# Environments in Stable-Baselines3

In this tutorial, we will discuss environments in Stable-Baselines3, a popular reinforcement learning library. We will explore how to create, use, and customize environments for training and evaluating reinforcement learning models.

## Setup

First, let's install stable-baselines3 and gym if you haven't already.

In [None]:
!pip install stable-baselines3 gym

## Creating an Environment

Stable-Baselines3 uses OpenAI's Gym library for environment creation. The `gym.make()` function allows us to create an environment instance by passing the environment's ID. Let's create an instance of the CartPole environment.

In [None]:
import gym

env = gym.make('CartPole-v1')
print(env)

## Interacting with the Environment

We can interact with the environment using the `reset()` method to initialize the environment and get the initial observation, and `step()` method to perform an action and get the next observation, reward, and other information.

In [None]:
observation = env.reset()
print('Initial observation:', observation)

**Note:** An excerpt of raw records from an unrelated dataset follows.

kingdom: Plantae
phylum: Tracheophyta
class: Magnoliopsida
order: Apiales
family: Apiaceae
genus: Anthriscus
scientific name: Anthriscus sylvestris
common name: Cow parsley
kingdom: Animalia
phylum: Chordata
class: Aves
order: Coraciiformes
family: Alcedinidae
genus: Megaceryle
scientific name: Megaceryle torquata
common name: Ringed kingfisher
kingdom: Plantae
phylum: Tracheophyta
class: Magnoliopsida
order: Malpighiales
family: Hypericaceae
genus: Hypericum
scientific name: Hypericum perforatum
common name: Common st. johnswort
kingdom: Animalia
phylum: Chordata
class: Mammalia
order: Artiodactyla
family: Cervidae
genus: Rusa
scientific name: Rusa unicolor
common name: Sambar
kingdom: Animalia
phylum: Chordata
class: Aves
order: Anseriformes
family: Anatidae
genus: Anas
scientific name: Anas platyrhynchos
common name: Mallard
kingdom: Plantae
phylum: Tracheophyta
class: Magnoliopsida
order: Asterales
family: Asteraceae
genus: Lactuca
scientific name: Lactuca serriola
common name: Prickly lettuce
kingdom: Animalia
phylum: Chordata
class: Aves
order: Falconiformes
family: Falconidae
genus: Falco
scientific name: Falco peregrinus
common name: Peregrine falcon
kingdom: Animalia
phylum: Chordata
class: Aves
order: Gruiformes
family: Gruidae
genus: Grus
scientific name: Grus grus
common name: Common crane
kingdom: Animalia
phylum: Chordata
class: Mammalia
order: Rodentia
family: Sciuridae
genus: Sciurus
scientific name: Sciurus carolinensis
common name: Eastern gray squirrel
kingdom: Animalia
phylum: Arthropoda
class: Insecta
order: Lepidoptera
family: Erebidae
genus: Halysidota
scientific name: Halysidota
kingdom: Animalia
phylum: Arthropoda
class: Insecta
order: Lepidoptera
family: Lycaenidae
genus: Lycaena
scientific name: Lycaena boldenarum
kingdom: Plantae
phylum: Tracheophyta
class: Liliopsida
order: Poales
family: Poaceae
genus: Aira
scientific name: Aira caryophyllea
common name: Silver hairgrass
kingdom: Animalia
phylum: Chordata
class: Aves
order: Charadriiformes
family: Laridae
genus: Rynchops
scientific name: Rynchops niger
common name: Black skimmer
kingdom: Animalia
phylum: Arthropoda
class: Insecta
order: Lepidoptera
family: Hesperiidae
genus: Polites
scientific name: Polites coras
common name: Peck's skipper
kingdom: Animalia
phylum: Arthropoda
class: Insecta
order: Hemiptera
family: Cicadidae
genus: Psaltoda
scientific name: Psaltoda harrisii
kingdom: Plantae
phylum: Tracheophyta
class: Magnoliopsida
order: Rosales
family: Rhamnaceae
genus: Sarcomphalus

action = env.action_space.sample()
observation, reward, done, info = env.step(action)
print('Next observation:', observation)
print('Reward:', reward)
print('Done:', done)
print('Info:', info)

## Customizing Environments

To create a custom environment, you can subclass the `gym.Env` class and implement the required methods: `__init__`, `step`, `reset`, and `render`. Additionally, you need to define the action and observation spaces using Gym's `Space` classes, such as `Discrete`, `Box`, or `Tuple`.

In [None]:
from gym import spaces

class CustomEnvironment(gym.Env):
    def __init__(self):
        super(CustomEnvironment, self).__init__()
        self.observation_space = spaces.Box(low=0, high=100, shape=(2,))
        self.action_space = spaces.Discrete(3)
    
    def step(self, action):
        # Implement your environment's step logic here
        pass
    
    def reset(self):
        # Implement your environment's reset logic here
        pass
    
    def render(self, mode='human'):
        # Implement your environment's rendering logic here
        pass

## Training with Stable-Baselines3

Once you have an environment, you can use it to train a reinforcement learning model using Stable-Baselines3. Here's an example using the PPO algorithm on the CartPole environment.

In [None]:
from stable_baselines3 import PPO

model = PPO('MlpPolicy', env, verbose=1)
model.learn(total_timesteps=10000)

## Evaluating the Trained Model

After training the model, we can evaluate its performance by running it on the environment and calculating the total reward for each episode.

In [None]:
num_episodes = 5

for episode in range(1, num_episodes + 1):
    obs = env.reset()
    done = False
    episode_reward = 0

    while not done:
        action, _states = model.predict(obs, deterministic=True)
        obs, reward, done, info = env.step(action)
        episode_reward += reward

    print(f'Episode {episode}: Reward = {episode_reward}')

## Next Steps

Now that you have learned how to create, use, and customize environments in Stable-Baselines3, you can further explore different algorithms, experiment with hyperparameters, and create more complex custom environments. Also, you can dive into the Stable-Baselines3 documentation for more advanced topics and best practices.